Dans cette attente, les AASQA réaffirment les recommandations suivantes :

  • Multiplication des sites de mesures pérennes afin de produire une information locale, fiable et représentative ;
  • Incorporation de la mesure des pesticides dans l’air ambiant comme indicateur de suivi dans les dispositifs actuels de réduction de l’usage des pesticides ;
  • Mise en place d’une plateforme nationale d’enregistrement des produits phytopharmaceutiques pour centraliser aussi bien les achats de pesticides que leur utilisation recommandée par le rapport parlementaire de la mission d’information commune sur le suivi de la stratégie de sortie du glyphosate de novembre 2019 ;
  • Prise en compte du suivi des pesticides dans l’air dans les politiques de santé environnementale.
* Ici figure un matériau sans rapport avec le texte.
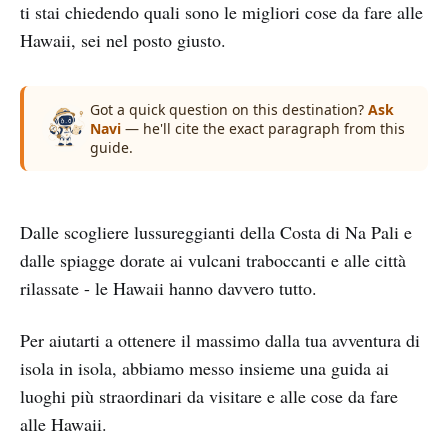
ti stai chiedendo quali sono le migliori cose da fare alle
Hawaii, sei nel posto giusto.
Got a quick question on this destination?
Ask
Navi
— he'll cite the exact paragraph from this
guide.
Dalle scogliere lussureggianti della Costa di Na Pali e
dalle spiagge dorate ai vulcani traboccanti e alle città
rilassate - le Hawaii hanno davvero tutto.
Per aiutarti a ottenere il massimo dalla tua avventura di
isola in isola, abbiamo messo insieme una guida ai
luoghi più straordinari da visitare e alle cose da fare
alle Hawaii.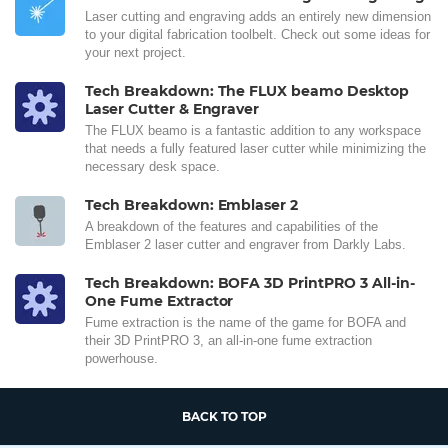
Laser cutting and engraving adds an entirely new dimension
to your digital fabrication toolbelt. Check out some ideas for
your next project.
Tech Breakdown: The FLUX beamo Desktop
Laser Cutter & Engraver
The FLUX beamo is a fantastic addition to any workspace
that needs a fully featured laser cutter while minimizing the
necessary desk space.
Tech Breakdown: Emblaser 2
A breakdown of the features and capabilities of the
Emblaser 2 laser cutter and engraver from Darkly Labs.
Tech Breakdown: BOFA 3D PrintPRO 3 All-in-
One Fume Extractor
Fume extraction is the name of the game for BOFA and
their 3D PrintPRO 3, an all-in-one fume extraction
powerhouse.
BACK TO TOP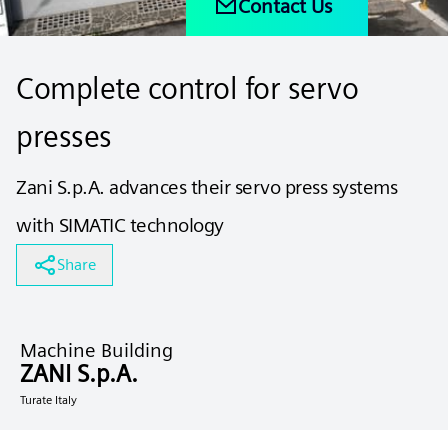
Contact Us
Complete control for servo
presses
Zani S.p.A. advances their servo press systems
with SIMATIC technology
Share
Machine Building
ZANI S.p.A.
Turate Italy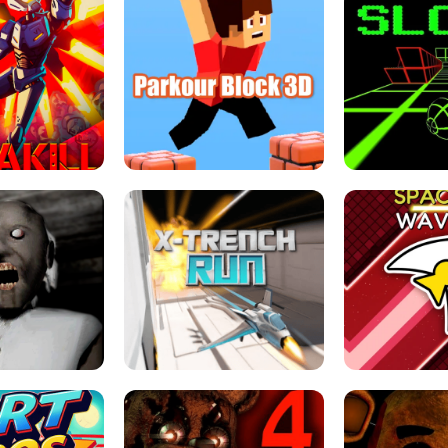
ESCAPE TSUNAMI 
RS SIMULATOR
THE DRIFT BOSS - CAR GAME
ROBLOX
LOCKED FPS GAME
PARKOUR BLOCK 3D
SLOPE 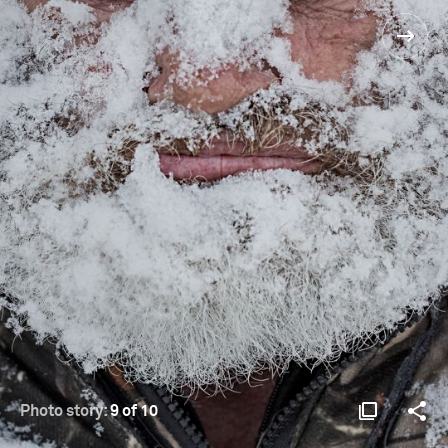
Photo story:
9 of 10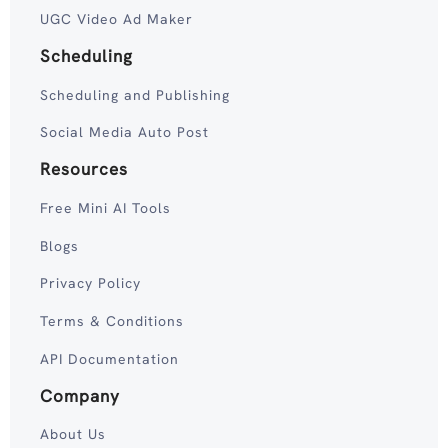
UGC Video Ad Maker
Scheduling
Scheduling and Publishing
Social Media Auto Post
Resources
Free Mini AI Tools
Blogs
Privacy Policy
Terms & Conditions
API Documentation
Company
About Us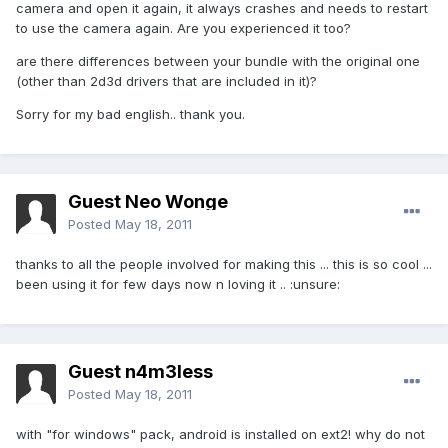
camera and open it again, it always crashes and needs to restart
to use the camera again. Are you experienced it too?
are there differences between your bundle with the original one
(other than 2d3d drivers that are included in it)?
Sorry for my bad english.. thank you.
Guest Neo Wonge
Posted
May 18, 2011
thanks to all the people involved for making this ... this is so cool ...
been using it for few days now n loving it .. :unsure:
Guest n4m3less
Posted
May 18, 2011
with "for windows" pack, android is installed on ext2! why do not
Rappel du protocole de la campagne nationale en quelques lignes

  • 50 sites de mesures (dont 5 dans les DROM)
  • 10 situations d’expositions différentes de la population entre des typologies de sites urbains (ou péri-urbains) et ruraux et des profils agricoles : grandes cultures, viticultures, arboriculture, maraîchage, élevage.
  • 75 substances analysées dont le glyphosate (et son métabolite l’AMPA) sur quelques sites.
  • mesures hebdomadaires des substances semi-volatiles et mesures 48h de 3 substances polaires (dont le glyphosate).
  • 12 mois de mesures de juin 2018 à juin 2019 selon un plan d’échantillonnage spécifique à chaque profil agricole.
  • 1 laboratoire unique (IANESCO).
  • 1400 analyses par substances, 112 000 données de mesures.